Homemade Spaghetti Sauce

This is a basic recipe for homemade spaghetti sauce that my mom used. I use Young Living Essential Oils in my recipe whenever possible, in this one I have used Oregano, Thyme, Marjarom, Clove, Nutmeg and Lemon. Through trial and error I have this one down pat. 

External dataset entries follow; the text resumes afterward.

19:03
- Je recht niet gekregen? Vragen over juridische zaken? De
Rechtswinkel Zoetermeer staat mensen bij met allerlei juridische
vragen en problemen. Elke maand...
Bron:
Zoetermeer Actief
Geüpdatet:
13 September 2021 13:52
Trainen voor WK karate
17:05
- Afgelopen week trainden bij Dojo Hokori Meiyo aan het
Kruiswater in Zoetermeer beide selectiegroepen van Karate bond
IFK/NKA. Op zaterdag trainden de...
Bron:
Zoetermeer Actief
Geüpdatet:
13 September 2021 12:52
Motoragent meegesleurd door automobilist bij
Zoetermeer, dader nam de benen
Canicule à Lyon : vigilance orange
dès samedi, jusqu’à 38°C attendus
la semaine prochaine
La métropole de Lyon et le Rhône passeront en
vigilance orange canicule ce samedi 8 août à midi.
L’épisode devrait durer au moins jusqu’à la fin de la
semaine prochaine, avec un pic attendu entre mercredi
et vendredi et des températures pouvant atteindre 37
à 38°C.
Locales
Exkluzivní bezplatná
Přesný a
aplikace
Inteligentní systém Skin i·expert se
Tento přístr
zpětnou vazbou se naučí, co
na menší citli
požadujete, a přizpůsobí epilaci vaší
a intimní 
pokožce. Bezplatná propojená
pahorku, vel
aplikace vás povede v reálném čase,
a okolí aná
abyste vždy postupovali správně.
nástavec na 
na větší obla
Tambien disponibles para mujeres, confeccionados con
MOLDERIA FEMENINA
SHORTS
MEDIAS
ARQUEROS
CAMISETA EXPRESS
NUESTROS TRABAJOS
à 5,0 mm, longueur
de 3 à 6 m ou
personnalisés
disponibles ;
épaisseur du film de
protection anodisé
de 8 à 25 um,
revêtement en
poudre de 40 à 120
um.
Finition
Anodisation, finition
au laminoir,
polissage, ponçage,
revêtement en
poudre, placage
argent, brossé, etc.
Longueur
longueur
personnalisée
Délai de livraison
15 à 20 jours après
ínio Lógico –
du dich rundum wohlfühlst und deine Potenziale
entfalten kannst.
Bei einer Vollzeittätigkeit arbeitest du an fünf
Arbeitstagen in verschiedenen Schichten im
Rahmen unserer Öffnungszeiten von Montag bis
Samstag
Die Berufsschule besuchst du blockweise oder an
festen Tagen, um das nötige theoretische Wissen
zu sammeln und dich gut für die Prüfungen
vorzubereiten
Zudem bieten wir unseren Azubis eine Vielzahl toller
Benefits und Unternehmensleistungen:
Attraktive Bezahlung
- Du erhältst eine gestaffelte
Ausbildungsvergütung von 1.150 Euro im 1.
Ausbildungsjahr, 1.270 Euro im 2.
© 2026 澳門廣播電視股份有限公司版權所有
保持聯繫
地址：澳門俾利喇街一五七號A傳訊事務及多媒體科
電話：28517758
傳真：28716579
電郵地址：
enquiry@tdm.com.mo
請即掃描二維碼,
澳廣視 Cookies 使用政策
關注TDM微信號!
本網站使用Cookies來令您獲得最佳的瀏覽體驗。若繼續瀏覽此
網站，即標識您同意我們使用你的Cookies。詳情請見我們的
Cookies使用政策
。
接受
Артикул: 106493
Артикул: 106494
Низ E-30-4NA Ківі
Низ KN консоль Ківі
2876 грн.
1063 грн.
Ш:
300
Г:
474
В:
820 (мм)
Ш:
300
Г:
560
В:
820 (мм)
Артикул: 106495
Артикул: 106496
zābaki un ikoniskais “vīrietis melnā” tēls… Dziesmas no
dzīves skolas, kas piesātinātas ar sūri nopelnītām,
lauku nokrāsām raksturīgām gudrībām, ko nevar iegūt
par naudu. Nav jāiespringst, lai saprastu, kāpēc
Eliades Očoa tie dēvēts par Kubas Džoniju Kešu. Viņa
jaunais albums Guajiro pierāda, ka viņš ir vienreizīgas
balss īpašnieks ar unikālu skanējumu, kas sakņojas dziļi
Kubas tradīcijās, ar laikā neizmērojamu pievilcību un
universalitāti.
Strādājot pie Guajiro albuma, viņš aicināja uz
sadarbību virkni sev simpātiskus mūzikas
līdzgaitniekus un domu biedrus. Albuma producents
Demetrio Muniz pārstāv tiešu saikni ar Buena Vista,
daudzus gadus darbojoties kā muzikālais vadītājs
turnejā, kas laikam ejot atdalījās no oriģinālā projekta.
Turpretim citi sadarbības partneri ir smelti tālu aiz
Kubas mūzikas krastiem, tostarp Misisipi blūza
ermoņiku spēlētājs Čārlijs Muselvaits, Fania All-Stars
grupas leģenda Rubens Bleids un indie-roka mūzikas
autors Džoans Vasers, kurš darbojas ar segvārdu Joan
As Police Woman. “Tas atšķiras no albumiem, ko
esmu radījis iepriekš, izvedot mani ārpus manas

When using essential oils to cook with, add the essential oils last, place the essential oil drops in a spoon then add it to whatever you are cooking. It is always better to use less than more, you can always add as you go along either with a toothpick or a pippette ( 3 drops from a pippette equals 1 drop from the bottle).

Spaghetti Sauce

1 lb ground beef
2 medium onions - diced
½ stick butter
Salt & pepper to taste
2 T parsley
2 tsp Worcestershire sauce
1 large can tomato sauce
1 can diced tomatoes
1 green pepper chopped
Fresh mushrooms (sliced or diced)
3 T catsup
1 drop Cloves essential oil
1 drop Nutmeg essential oil
1 drop Marjoram essential oil
1 drop Thyme essential oil
1 drop Oregano essential oil
2 drops Lemon essential oil
¼ tsp Sage
2 Bay leaves

Brown ground beef, drain and set aside. Sautee diced onions and mushrooms in butter. In large pot put browned meat, sautéed onions, mushrooms and everything else, except essential oils into pot. Bring to boil, reduce heat and add essential oils.

You may want to begin with 1/2—1 drop of  essential oil, taste and adjust as necessary.

Once the oils have been added it is ready to eat, no simmering required.

I have found with vegetarian spaghetti sauce it takes more essential oils.

Also, I make 3 pounds at one time, the extra sauce can be frozen for later use or add chili powder and chili beans to make a great tasting chili.